İlişki bir kalıba sığdıramadığımız konulardan biridir. Psikoanalitik Kuramın kurucusu Sigmund Freud’un dediği gibi “ Bir insanın sana neler yaptığını unutabilirsin; ama o insanın sana ne hissettirdiğini asla unutamazsın. “

İlişki sürecindeki kafa karışıklıklarına baktığımızda sorunun genellikle ilişkinin başlangıç sürecinde olduğunu görürüz. Aslında yaşanan sorunlarla ilgili çoğu sinyali hislerimiz doğrultusunda alıyoruzdur. Fakat bu sorunları o zaman dilimindeki duygu yoğunluğumuzdan dolayı görmezden geliyor olabilir veya düzeltirim düşüncesiyle erteliyor olabilirsiniz. Kendinize şu soruları sormalısınız;

Bir ilişkiye başlarken nasıl bir ilişki içinde olmak istiyorsunuz?

Partnerinizde, aradığınız özelliklerin ne kadarı mevcut?

İlişkiye başlarken sınırlarınızı koruyabilecek misiniz yoksa o ilişkinin içinde kaybolup gidecek misiniz?

Bu soruları sorarak başladığımızda daha sağlıklı adımlar atabiliriz.

Birini gerçekten hayatınızda istediğinizi/istemediğinizi veya sevip/sevemeyeceğinizi yapacağınız ilk sohbetinizle anlayabilirsiniz. Seçtiğimiz bireylere  baktığımızda aslında bunların ailede gördüğümüz kişilerle yani bilinçaltımızdaki örüntülerle benzerlik gösterdiğinin farkına varırız. Çünkü ezberimiz budur ve ve bu ezber bize güvende hissettirebilir. Her benzer örüntü sağlıklı olmayabilir. Korku ve kaygılarımızı bir kenara bırakarak hareket edersek bu ayrımın da farkına varıp ya devam ederiz ya da ilişkimizi noktalarız. Devam etmeye karar verdiğimizde anne ve yeni doğan bebeğin bağlanmasından da bildiğimiz gibi ilişki içinde çiftlerin de birbirine bağlandığını gözlemliyoruz. Burada önemli olan ilişkinizin kalitesini belirlemektir. Güven, samimiyet ve saygı olgularıyla belirleyebiliriz. Düşünün ki bir çift yeni yapılmış bir daire giriyor, iri camdan manzaraya bakıyor veya odaya yerleştireceği eşyaların kombinini düşünüyor.

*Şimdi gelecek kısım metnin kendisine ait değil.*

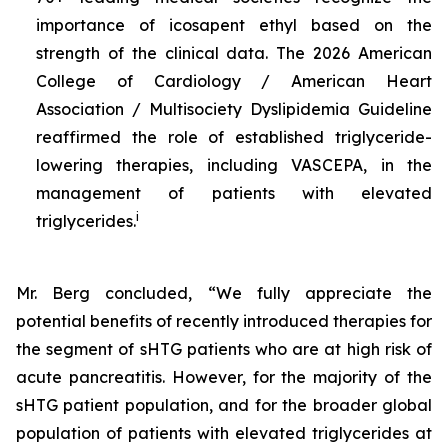
importance of icosapent ethyl based on the
strength of the clinical data. The 2026 American
College of Cardiology / American Heart
Association / Multisociety Dyslipidemia Guideline
reaffirmed the role of established triglyceride-
lowering therapies, including VASCEPA, in the
management of patients with elevated
i
triglycerides.
Mr. Berg concluded, “We fully appreciate the
potential benefits of recently introduced therapies for
the segment of sHTG patients who are at high risk of
acute pancreatitis. However, for the majority of the
sHTG patient population, and for the broader global
population of patients with elevated triglycerides at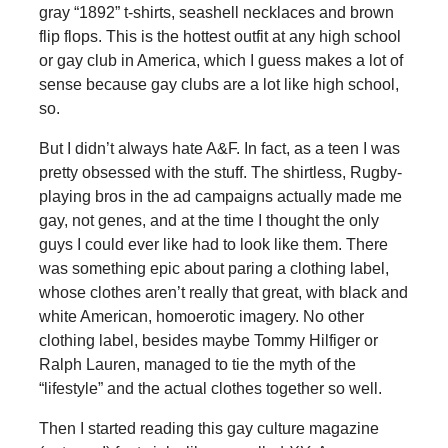
gray “1892” t-shirts, seashell necklaces and brown
flip flops. This is the hottest outfit at any high school
or gay club in America, which I guess makes a lot of
sense because gay clubs are a lot like high school,
so.
But I didn’t always hate A&F. In fact, as a teen I was
pretty obsessed with the stuff. The shirtless, Rugby-
playing bros in the ad campaigns actually made me
gay, not genes, and at the time I thought the only
guys I could ever like had to look like them. There
was something epic about paring a clothing label,
whose clothes aren’t really that great, with black and
white American, homoerotic imagery. No other
clothing label, besides maybe Tommy Hilfiger or
Ralph Lauren, managed to tie the myth of the
“lifestyle” and the actual clothes together so well.
Then I started reading this gay culture magazine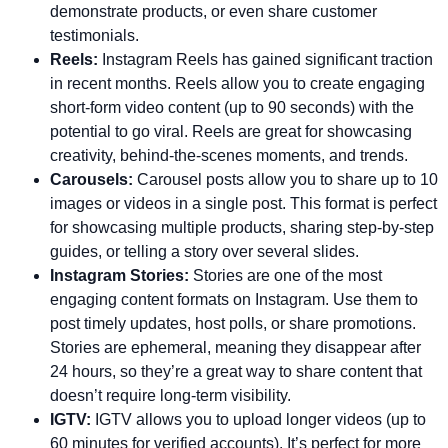
demonstrate products, or even share customer
testimonials.
Reels:
Instagram Reels has gained significant traction
in recent months. Reels allow you to create engaging
short-form video content (up to 90 seconds) with the
potential to go viral. Reels are great for showcasing
creativity, behind-the-scenes moments, and trends.
Carousels:
Carousel posts allow you to share up to 10
images or videos in a single post. This format is perfect
for showcasing multiple products, sharing step-by-step
guides, or telling a story over several slides.
Instagram Stories:
Stories are one of the most
engaging content formats on Instagram. Use them to
post timely updates, host polls, or share promotions.
Stories are ephemeral, meaning they disappear after
24 hours, so they’re a great way to share content that
doesn’t require long-term visibility.
IGTV:
IGTV allows you to upload longer videos (up to
60 minutes for verified accounts). It’s perfect for more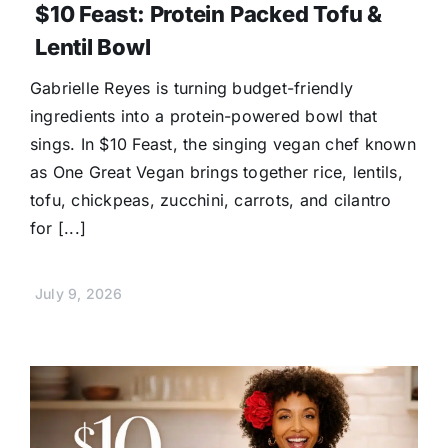
$10 Feast: Protein Packed Tofu &
Lentil Bowl
Gabrielle Reyes is turning budget-friendly
ingredients into a protein-powered bowl that
sings. In $10 Feast, the singing vegan chef known
as One Great Vegan brings together rice, lentils,
tofu, chickpeas, zucchini, carrots, and cilantro
for [...]
July 9, 2026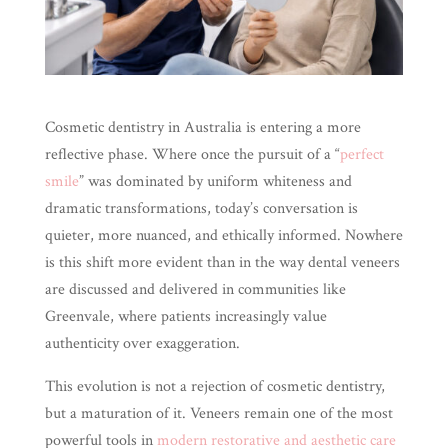
Cosmetic dentistry in Australia is entering a more
reflective phase. Where once the pursuit of a “
perfect
smile
” was dominated by uniform whiteness and
dramatic transformations, today’s conversation is
quieter, more nuanced, and ethically informed. Nowhere
is this shift more evident than in the way dental veneers
are discussed and delivered in communities like
Greenvale, where patients increasingly value
authenticity over exaggeration.
This evolution is not a rejection of cosmetic dentistry,
but a maturation of it. Veneers remain one of the most
powerful tools in
modern restorative and aesthetic care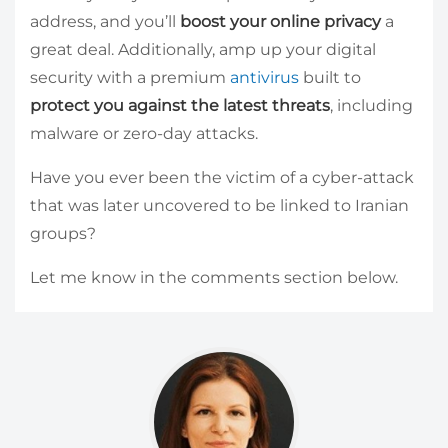
address, and you’ll
boost your online privacy
a
great deal. Additionally, amp up your digital
security with a premium
antivirus
built to
protect you against the latest threats
, including
malware or zero-day attacks.
Have you ever been the victim of a cyber-attack
that was later uncovered to be linked to Iranian
groups?
Let me know in the comments section below.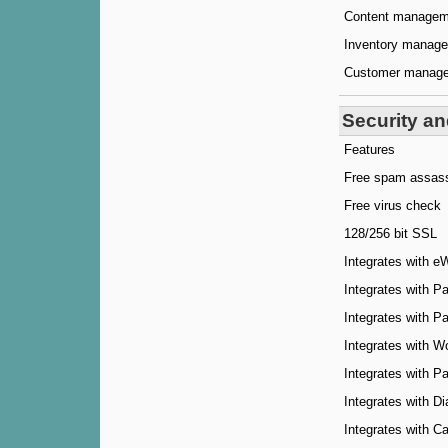
Content managem
Inventory manag
Customer manag
Security a
Features
Free spam assas
Free virus check
128/256 bit SSL
Integrates with e
Integrates with P
Integrates with 
Integrates with W
Integrates with 
Integrates with Di
Integrates with 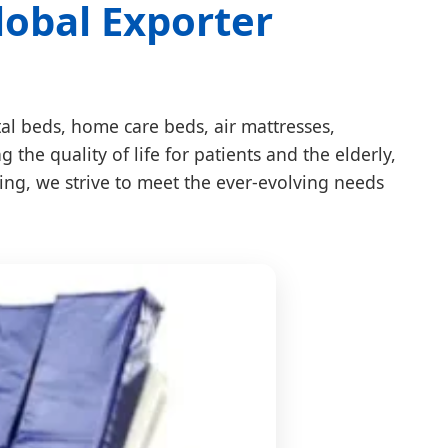
lobal Exporter
tal beds, home care beds, air mattresses,
he quality of life for patients and the elderly,
ring, we strive to meet the ever-evolving needs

Bir diğeri aynı eve girdiğinde tavan yüksekliğine ve zemindeki malzemenin cinsine bakıyor olacak. Aynı eve giriyoruz; ama aynı şeyleri görmüyor olabiliriz. Farklı bakış açılarıyla birbirimizle paylaşımda bulunarak tamamlayabiliriz.

İlişki içerisinde sıklıkla sınır sorunu yaşandığını ve kişilerin benliğinden uzaklaştığını görmekteyiz. Biraz önce bahsetmiş olduğum gibi çiftlerin birey olarak saygı duyuyor ve doğru iletişimi koruyor olması gerekmektedir. Korunmadığı takdirde ilişkide “Kim daha baskın?” veya “Kim daha otorite sahibi?” savaşından dolayı çiftler birbirini duymaz hale gelebilir, bu sebepten ayrıma düşürebilir. Sınırlarınızı ancak benliğinizi kaybetmediğinizde belirleyebilirsiniz.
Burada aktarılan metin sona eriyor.